Door-knocking campaign to give recycling advice to 15,000 homes
Around 15,000 local homes will get a visit during November as part of a door-knocking campaign to help people recycle more of the right things.
Teams of recycling advisors will be giving people guidance on what can, and cannot, be recycled.
They will be visiting areas of the borough in which there are a larger number of ‘contaminated’ recycling bags and orange-lidded bins. Contaminated bags and bins are those that have too much waste in them that shouldn’t be there – typically textiles, plastic film from food containers, food waste and electrical items.
Orange-lidded banks, usually used by estates and blocks of flats, tend to be more heavily contaminated than the new-look clear sacks. On rare occasions, when the level of contamination is too high, an entire lorry load of mixed recycling has to be disposed of with the borough’s waste at the energy-from-waste plant at Belvedere, Kent – Wandsworth no longer sends any of its refuse to landfill.
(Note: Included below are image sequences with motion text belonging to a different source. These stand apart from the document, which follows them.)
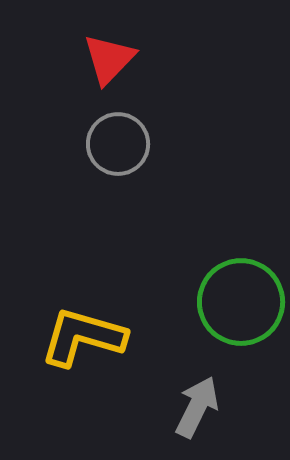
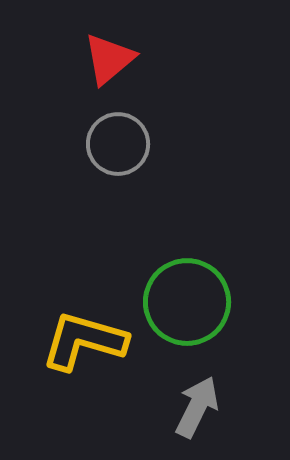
red triangle: rotated 6 degrees clockwise
green circle: moved 54 px left
yellow L-shape: moved 1 px right, 4 px down
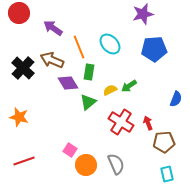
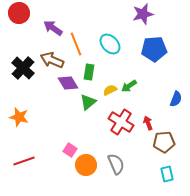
orange line: moved 3 px left, 3 px up
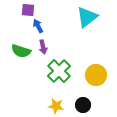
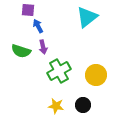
green cross: rotated 15 degrees clockwise
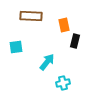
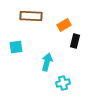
orange rectangle: rotated 72 degrees clockwise
cyan arrow: rotated 24 degrees counterclockwise
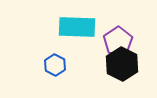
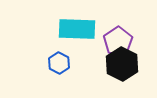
cyan rectangle: moved 2 px down
blue hexagon: moved 4 px right, 2 px up
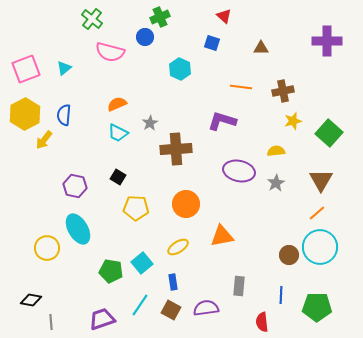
The council’s environment spokesman Jonathan Cook said:
“The message is getting through about contamination – it’s fallen from a peak of around fifth of all recycling in 2011 to 13 per cent this year - but there are still households who need more help and advice. That’s why we and the Western Riverside Waste Authority are carrying out this door knocking campaign.
“Contamination costs council tax payers money, because the council has to pay twice for any contaminated recycling – firstly to sort it out and then to dispose of it along with other general rubbish. We are doing all we can to make recycling as easy as possible. We do not ask residents to sort their rubbish into different bags or boxes as we believe they would prefer to recycle everything together in one bag or bank. But this means it is especially important to understand what can and cannot go in them.”
Teams of advisors from the organisation Enventure will be giving information, answering questions, recording requests for more recycling sacks, and finding out the common reasons why people do not recycle so that the service can be improved in the future.
The only things that should be put in recycling sacks or banks are:
Paper and card/cardboard (excluding shredded paper)
Glass bottles and jars
Plastic bottles, pots tubs and trays
Cans, tins and empty aerosols
Food/drinks cartons (e.g. TetraPaks)
These should all be clean and dry. Food residue should be rinsed off before recycling and all lids should be removed as otherwise they could end up in the sorted glass, causing problems for the companies trying to recycle it.
Free textile collections from your door are now available from the charity Traid, most plastic films can now be recycled at local supermarkets along with carrier bags, and the public can recycle electrical items at Smugglers Way. Food waste can be composted.